GOAL:
Convert the lines of all the records below into a JSON list of strings, one string per line and no blank lines. Leave the pictures out.

++++ DATA ENTRIES ++++

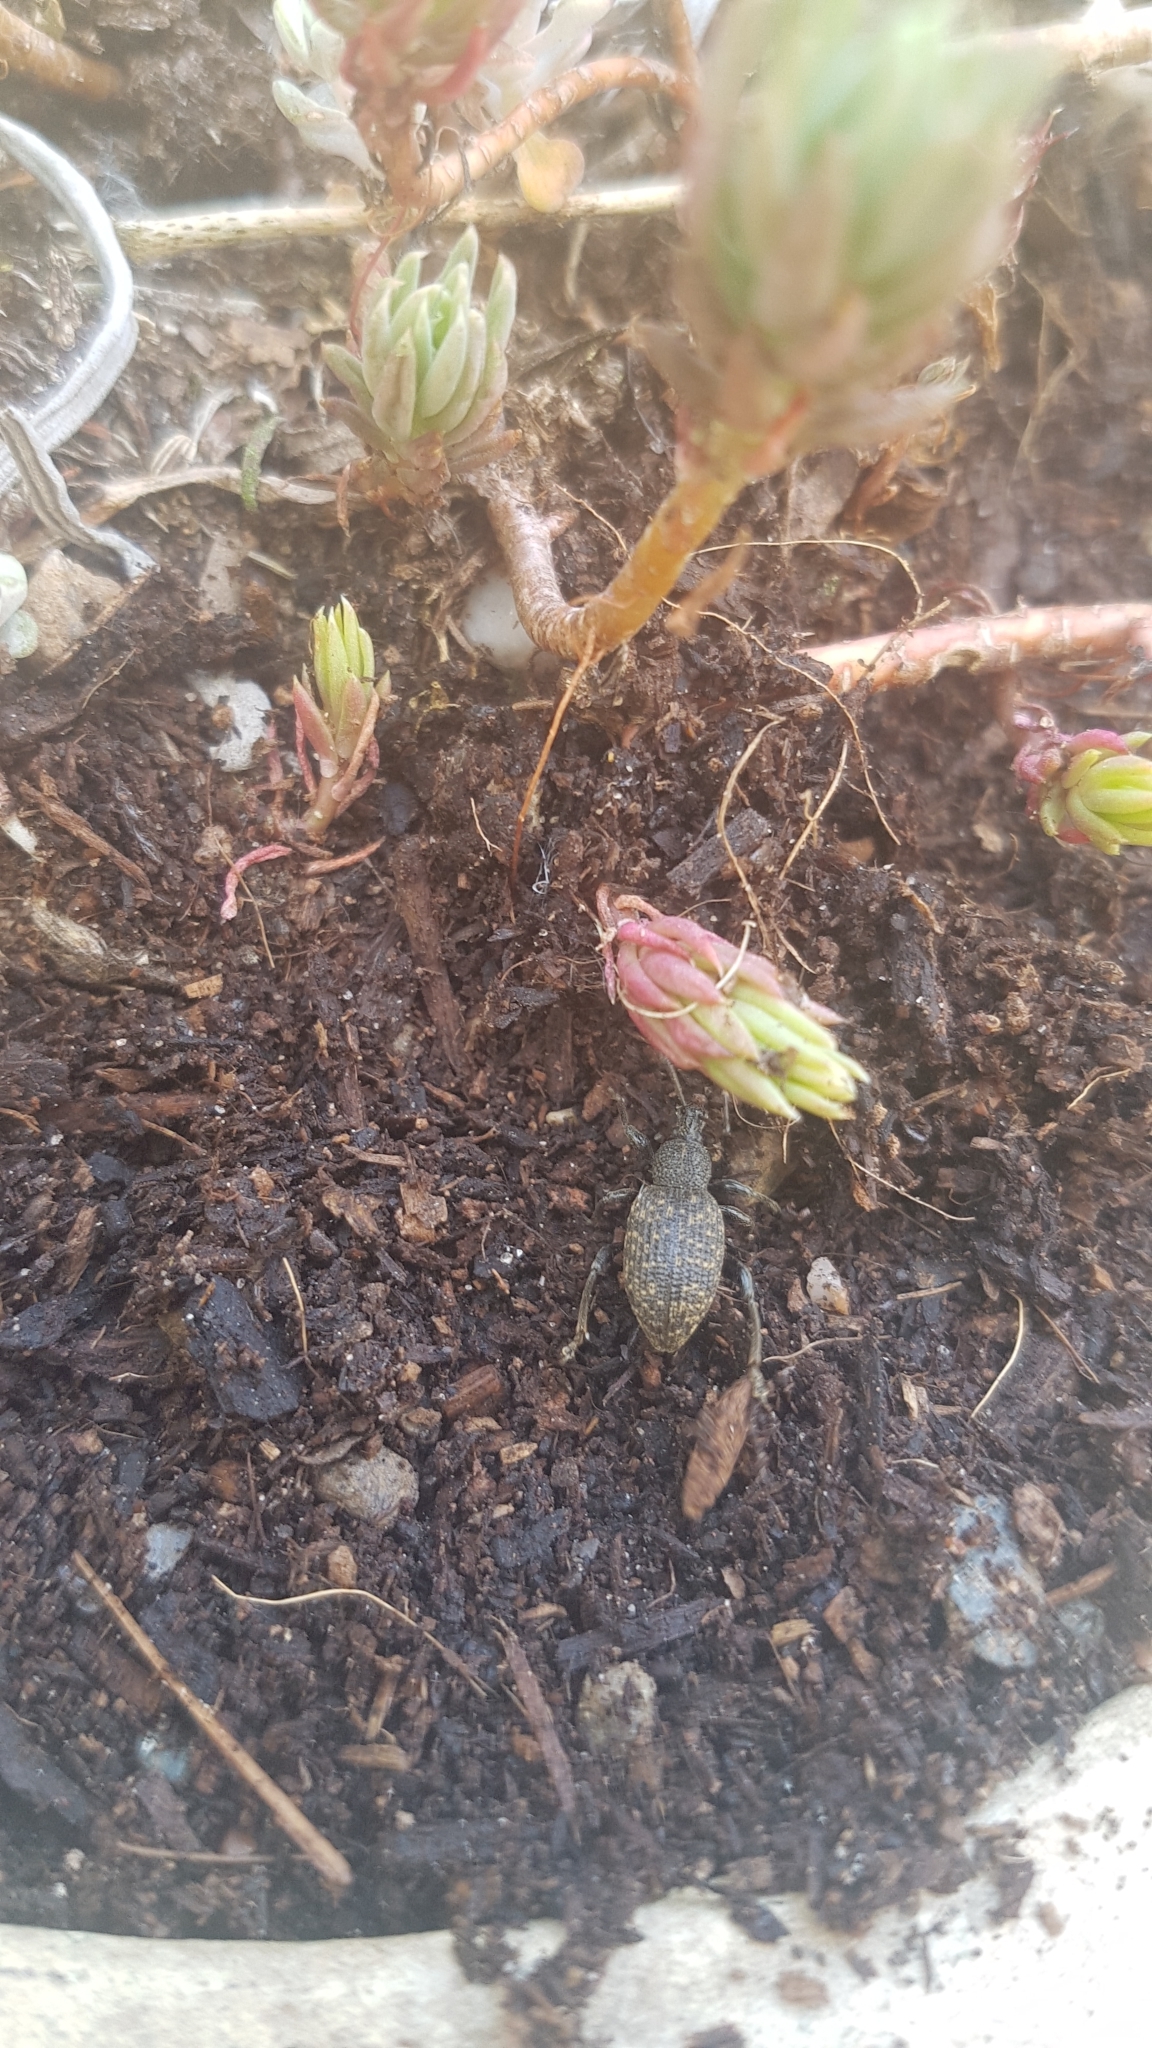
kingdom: Animalia
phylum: Arthropoda
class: Insecta
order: Coleoptera
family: Curculionidae
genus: Otiorhynchus
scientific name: Otiorhynchus sulcatus
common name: Black vine weevil
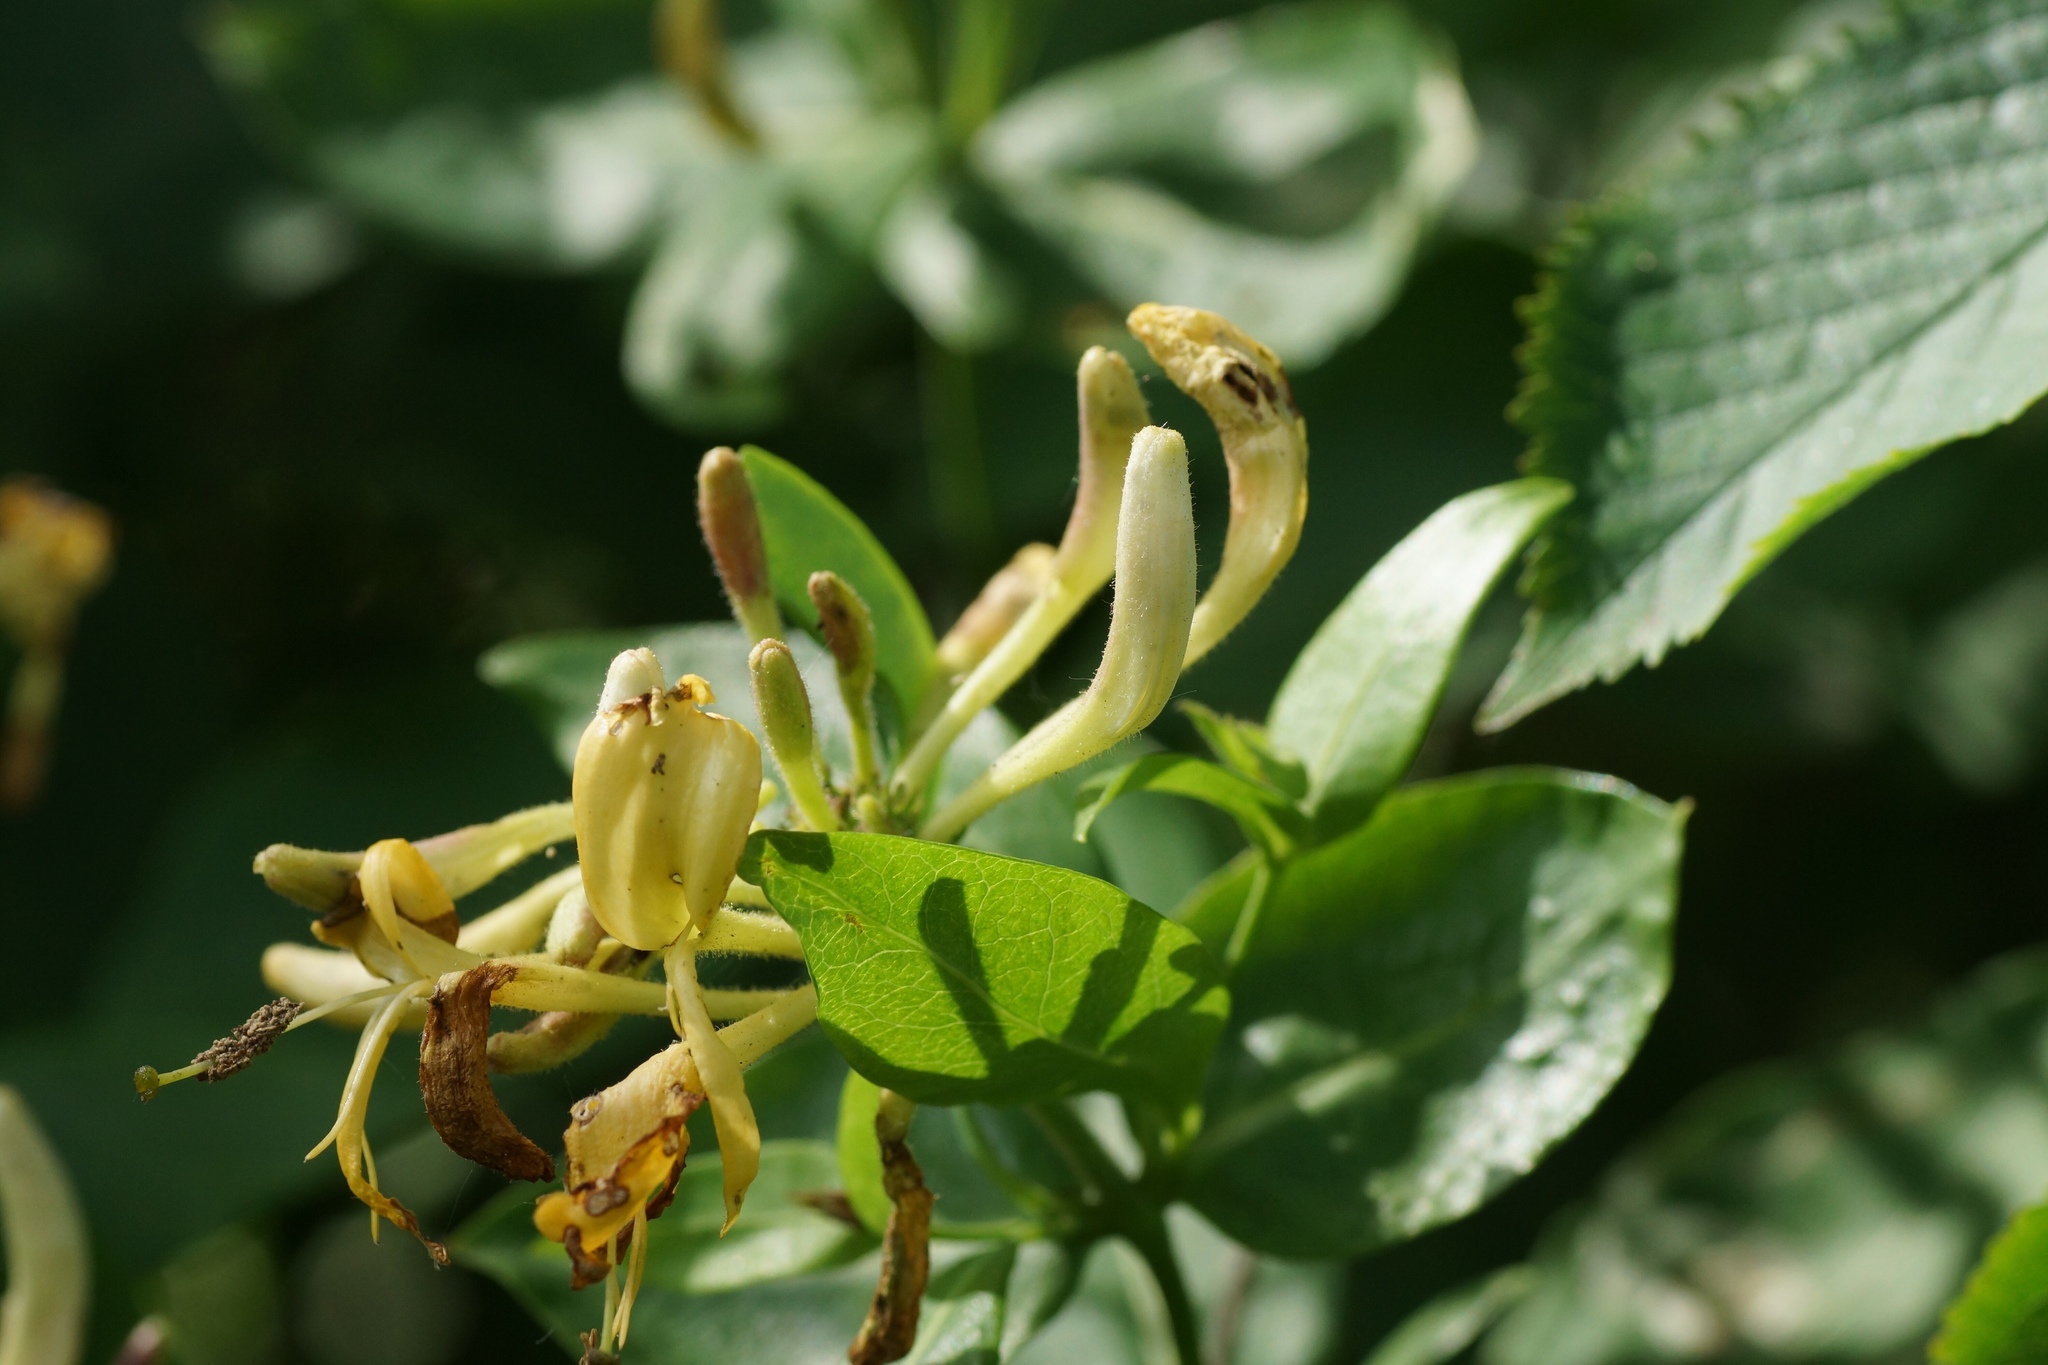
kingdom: Plantae
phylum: Tracheophyta
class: Magnoliopsida
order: Dipsacales
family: Caprifoliaceae
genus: Lonicera
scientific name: Lonicera periclymenum
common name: European honeysuckle
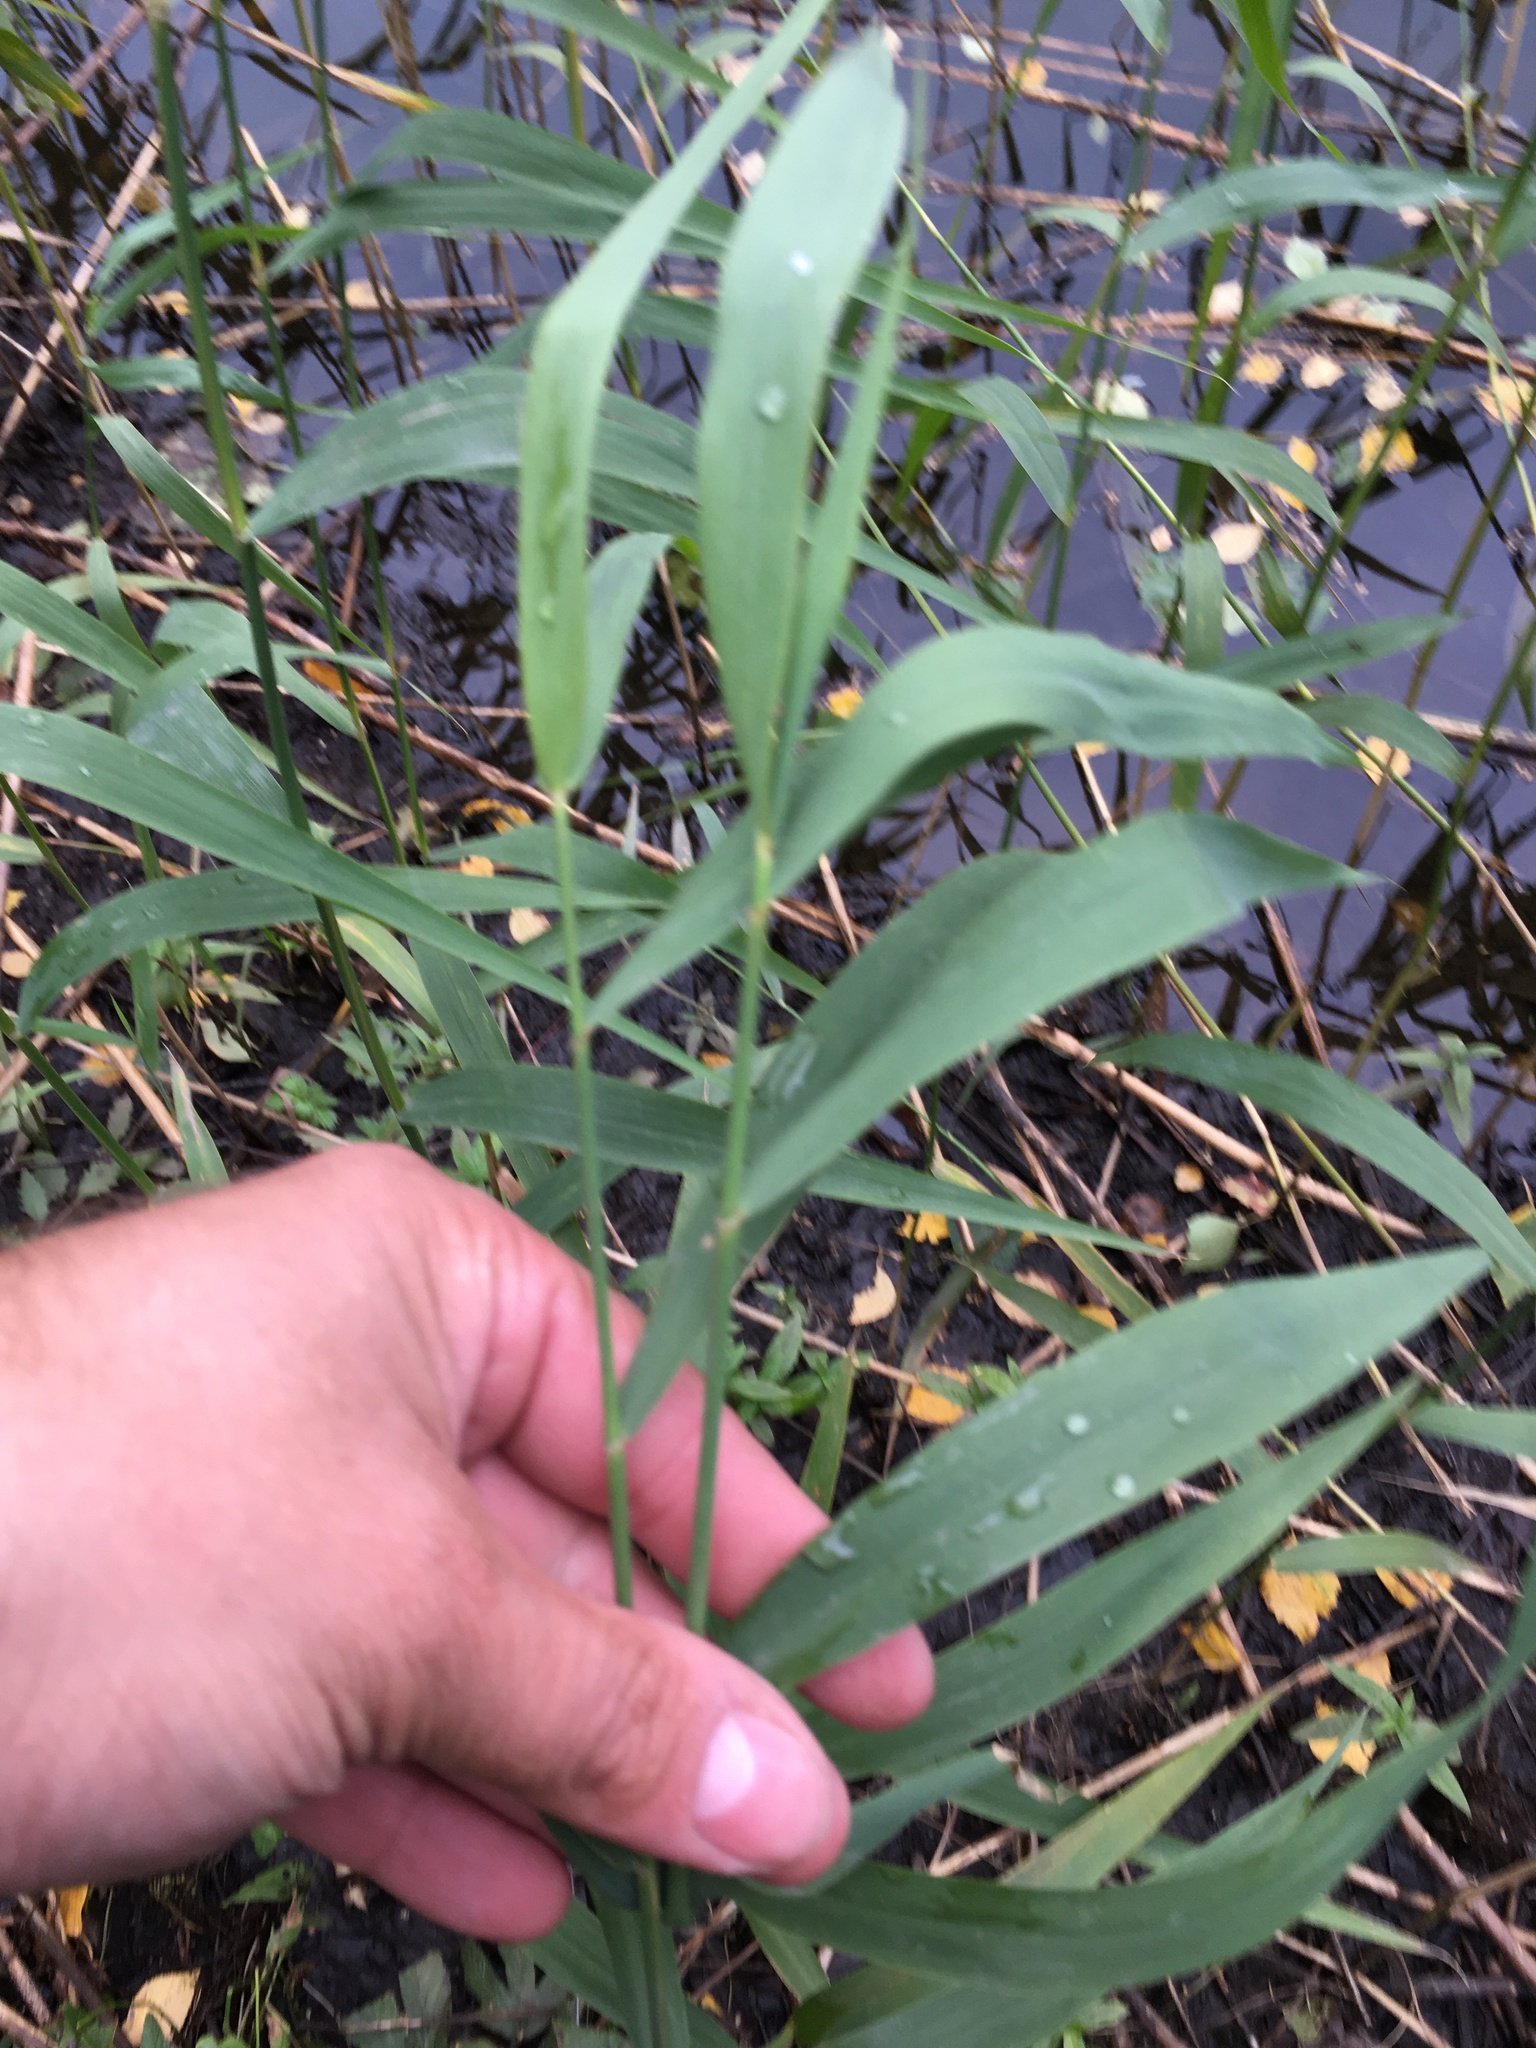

++++

TASK SOLUTION:
[
  "kingdom: Animalia",
  "phylum: Arthropoda",
  "class: Insecta",
  "order: Coleoptera",
  "family: Curculionidae",
  "genus: Otiorhynchus",
  "scientific name: Otiorhynchus sulcatus",
  "common name: Black vine weevil",
  "kingdom: Plantae",
  "phylum: Tracheophyta",
  "class: Magnoliopsida",
  "order: Dipsacales",
  "family: Caprifoliaceae",
  "genus: Lonicera",
  "scientific name: Lonicera periclymenum",
  "common name: European honeysuckle"
]